Please restate the lines shown below exactly, every one of them.

───── Material shown

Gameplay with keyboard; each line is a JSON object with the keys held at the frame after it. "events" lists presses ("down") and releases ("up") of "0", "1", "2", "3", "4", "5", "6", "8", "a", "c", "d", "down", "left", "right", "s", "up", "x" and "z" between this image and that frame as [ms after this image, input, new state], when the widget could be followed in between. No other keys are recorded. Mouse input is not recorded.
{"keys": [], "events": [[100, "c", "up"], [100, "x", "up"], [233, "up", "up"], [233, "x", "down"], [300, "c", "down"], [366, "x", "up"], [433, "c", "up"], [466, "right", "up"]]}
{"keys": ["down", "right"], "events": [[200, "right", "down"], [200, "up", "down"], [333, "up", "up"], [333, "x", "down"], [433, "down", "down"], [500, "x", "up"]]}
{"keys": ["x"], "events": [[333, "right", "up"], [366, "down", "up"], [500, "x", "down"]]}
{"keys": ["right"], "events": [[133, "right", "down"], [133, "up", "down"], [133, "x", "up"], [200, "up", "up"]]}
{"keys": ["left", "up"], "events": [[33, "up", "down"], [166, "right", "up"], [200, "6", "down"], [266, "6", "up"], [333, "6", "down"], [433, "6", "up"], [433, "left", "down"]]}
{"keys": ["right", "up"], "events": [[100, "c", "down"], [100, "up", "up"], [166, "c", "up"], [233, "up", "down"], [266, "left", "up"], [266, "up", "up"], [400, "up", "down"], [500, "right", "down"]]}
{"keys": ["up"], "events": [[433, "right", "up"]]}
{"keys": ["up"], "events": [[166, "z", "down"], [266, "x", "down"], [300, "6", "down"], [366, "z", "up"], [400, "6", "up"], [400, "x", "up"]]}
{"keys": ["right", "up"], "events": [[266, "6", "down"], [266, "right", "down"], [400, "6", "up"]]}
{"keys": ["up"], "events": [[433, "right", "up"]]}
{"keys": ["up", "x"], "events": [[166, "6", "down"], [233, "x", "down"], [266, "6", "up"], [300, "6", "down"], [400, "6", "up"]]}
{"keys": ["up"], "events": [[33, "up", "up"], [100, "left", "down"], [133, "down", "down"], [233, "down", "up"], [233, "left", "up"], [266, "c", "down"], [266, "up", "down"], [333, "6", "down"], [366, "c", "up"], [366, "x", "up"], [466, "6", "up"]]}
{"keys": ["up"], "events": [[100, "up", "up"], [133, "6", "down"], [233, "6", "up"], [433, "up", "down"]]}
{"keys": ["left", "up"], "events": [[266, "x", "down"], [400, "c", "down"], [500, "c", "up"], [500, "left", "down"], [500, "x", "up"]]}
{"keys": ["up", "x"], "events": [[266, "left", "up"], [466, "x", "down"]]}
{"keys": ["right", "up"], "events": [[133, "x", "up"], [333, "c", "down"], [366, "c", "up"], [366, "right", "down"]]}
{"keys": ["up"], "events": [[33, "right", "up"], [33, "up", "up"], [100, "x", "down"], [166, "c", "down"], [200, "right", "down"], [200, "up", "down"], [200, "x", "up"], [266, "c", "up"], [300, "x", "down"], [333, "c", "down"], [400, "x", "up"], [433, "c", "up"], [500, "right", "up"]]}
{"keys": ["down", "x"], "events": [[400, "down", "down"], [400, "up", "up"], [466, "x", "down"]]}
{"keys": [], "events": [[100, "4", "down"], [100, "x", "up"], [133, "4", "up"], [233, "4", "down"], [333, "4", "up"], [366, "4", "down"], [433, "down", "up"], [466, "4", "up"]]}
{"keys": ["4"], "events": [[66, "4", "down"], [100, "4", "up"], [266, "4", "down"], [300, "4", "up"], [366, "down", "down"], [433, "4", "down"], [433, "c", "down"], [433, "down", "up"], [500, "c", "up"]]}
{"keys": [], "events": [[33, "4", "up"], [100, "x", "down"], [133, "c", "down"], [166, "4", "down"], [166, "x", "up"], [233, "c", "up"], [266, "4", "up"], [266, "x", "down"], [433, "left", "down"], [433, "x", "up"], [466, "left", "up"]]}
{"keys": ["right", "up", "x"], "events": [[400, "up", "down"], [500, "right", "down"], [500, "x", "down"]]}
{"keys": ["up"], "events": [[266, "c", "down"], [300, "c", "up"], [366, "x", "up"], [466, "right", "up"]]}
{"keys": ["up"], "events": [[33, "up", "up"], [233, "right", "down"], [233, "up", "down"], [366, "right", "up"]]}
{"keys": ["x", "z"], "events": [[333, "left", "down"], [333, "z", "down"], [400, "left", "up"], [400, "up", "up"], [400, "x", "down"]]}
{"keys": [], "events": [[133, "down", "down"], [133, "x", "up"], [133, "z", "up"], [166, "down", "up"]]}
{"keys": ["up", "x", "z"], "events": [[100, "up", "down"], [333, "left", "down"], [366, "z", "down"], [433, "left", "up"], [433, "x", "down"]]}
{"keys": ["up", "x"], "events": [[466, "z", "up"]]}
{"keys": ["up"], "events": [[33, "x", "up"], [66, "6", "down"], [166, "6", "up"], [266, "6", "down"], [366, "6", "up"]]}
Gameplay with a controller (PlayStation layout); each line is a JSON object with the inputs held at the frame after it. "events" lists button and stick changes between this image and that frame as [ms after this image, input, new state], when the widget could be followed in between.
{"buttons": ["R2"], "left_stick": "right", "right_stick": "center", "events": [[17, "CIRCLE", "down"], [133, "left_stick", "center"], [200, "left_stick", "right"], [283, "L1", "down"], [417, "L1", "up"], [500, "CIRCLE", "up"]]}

──────────

> _Exercise response_:
Gameplay with keyboard; each line is a JSON object with the keys held at the frame after it. "events" lists presses ("down") and releases ("up") of "0", "1", "2", "3", "4", "5", "6", "8", "a", "c", "d", "down", "left", "right", "s", "up", "x" and "z" between this image and that frame as [ms after this image, input, new state], when the widget could be followed in between. No other keys are recorded. Mouse input is not recorded.
{"keys": [], "events": [[100, "c", "up"], [100, "x", "up"], [233, "up", "up"], [233, "x", "down"], [300, "c", "down"], [366, "x", "up"], [433, "c", "up"], [466, "right", "up"]]}
{"keys": ["down", "right"], "events": [[200, "right", "down"], [200, "up", "down"], [333, "up", "up"], [333, "x", "down"], [433, "down", "down"], [500, "x", "up"]]}
{"keys": ["x"], "events": [[333, "right", "up"], [366, "down", "up"], [500, "x", "down"]]}
{"keys": ["right"], "events": [[133, "right", "down"], [133, "up", "down"], [133, "x", "up"], [200, "up", "up"]]}
{"keys": ["left", "up"], "events": [[33, "up", "down"], [166, "right", "up"], [200, "6", "down"], [266, "6", "up"], [333, "6", "down"], [433, "6", "up"], [433, "left", "down"]]}
{"keys": ["right", "up"], "events": [[100, "c", "down"], [100, "up", "up"], [166, "c", "up"], [233, "up", "down"], [266, "left", "up"], [266, "up", "up"], [400, "up", "down"], [500, "right", "down"]]}
{"keys": ["up"], "events": [[433, "right", "up"]]}
{"keys": ["up"], "events": [[166, "z", "down"], [266, "x", "down"], [300, "6", "down"], [366, "z", "up"], [400, "6", "up"], [400, "x", "up"]]}
{"keys": ["right", "up"], "events": [[266, "6", "down"], [266, "right", "down"], [400, "6", "up"]]}
{"keys": ["up"], "events": [[433, "right", "up"]]}
{"keys": ["up", "x"], "events": [[166, "6", "down"], [233, "x", "down"], [266, "6", "up"], [300, "6", "down"], [400, "6", "up"]]}
{"keys": ["up"], "events": [[33, "up", "up"], [100, "left", "down"], [133, "down", "down"], [233, "down", "up"], [233, "left", "up"], [266, "c", "down"], [266, "up", "down"], [333, "6", "down"], [366, "c", "up"], [366, "x", "up"], [466, "6", "up"]]}
{"keys": ["up"], "events": [[100, "up", "up"], [133, "6", "down"], [233, "6", "up"], [433, "up", "down"]]}
{"keys": ["left", "up"], "events": [[266, "x", "down"], [400, "c", "down"], [500, "c", "up"], [500, "left", "down"], [500, "x", "up"]]}
{"keys": ["up", "x"], "events": [[266, "left", "up"], [466, "x", "down"]]}
{"keys": ["right", "up"], "events": [[133, "x", "up"], [333, "c", "down"], [366, "c", "up"], [366, "right", "down"]]}
{"keys": ["up"], "events": [[33, "right", "up"], [33, "up", "up"], [100, "x", "down"], [166, "c", "down"], [200, "right", "down"], [200, "up", "down"], [200, "x", "up"], [266, "c", "up"], [300, "x", "down"], [333, "c", "down"], [400, "x", "up"], [433, "c", "up"], [500, "right", "up"]]}
{"keys": ["down", "x"], "events": [[400, "down", "down"], [400, "up", "up"], [466, "x", "down"]]}
{"keys": [], "events": [[100, "4", "down"], [100, "x", "up"], [133, "4", "up"], [233, "4", "down"], [333, "4", "up"], [366, "4", "down"], [433, "down", "up"], [466, "4", "up"]]}
{"keys": ["4"], "events": [[66, "4", "down"], [100, "4", "up"], [266, "4", "down"], [300, "4", "up"], [366, "down", "down"], [433, "4", "down"], [433, "c", "down"], [433, "down", "up"], [500, "c", "up"]]}
{"keys": [], "events": [[33, "4", "up"], [100, "x", "down"], [133, "c", "down"], [166, "4", "down"], [166, "x", "up"], [233, "c", "up"], [266, "4", "up"], [266, "x", "down"], [433, "left", "down"], [433, "x", "up"], [466, "left", "up"]]}
{"keys": ["right", "up", "x"], "events": [[400, "up", "down"], [500, "right", "down"], [500, "x", "down"]]}
{"keys": ["up"], "events": [[266, "c", "down"], [300, "c", "up"], [366, "x", "up"], [466, "right", "up"]]}
{"keys": ["up"], "events": [[33, "up", "up"], [233, "right", "down"], [233, "up", "down"], [366, "right", "up"]]}
{"keys": ["x", "z"], "events": [[333, "left", "down"], [333, "z", "down"], [400, "left", "up"], [400, "up", "up"], [400, "x", "down"]]}
{"keys": [], "events": [[133, "down", "down"], [133, "x", "up"], [133, "z", "up"], [166, "down", "up"]]}
{"keys": ["up", "x", "z"], "events": [[100, "up", "down"], [333, "left", "down"], [366, "z", "down"], [433, "left", "up"], [433, "x", "down"]]}
{"keys": ["up", "x"], "events": [[466, "z", "up"]]}
{"keys": ["up"], "events": [[33, "x", "up"], [66, "6", "down"], [166, "6", "up"], [266, "6", "down"], [366, "6", "up"]]}
Gameplay with a controller (PlayStation layout); each line is a JSON object with the inputs held at the frame after it. "events" lists button and stick changes between this image and that frame as [ms after this image, input, new state], when the widget could be followed in between.
{"buttons": ["R2"], "left_stick": "right", "right_stick": "center", "events": [[17, "CIRCLE", "down"], [133, "left_stick", "center"], [200, "left_stick", "right"], [283, "L1", "down"], [417, "L1", "up"], [500, "CIRCLE", "up"]]}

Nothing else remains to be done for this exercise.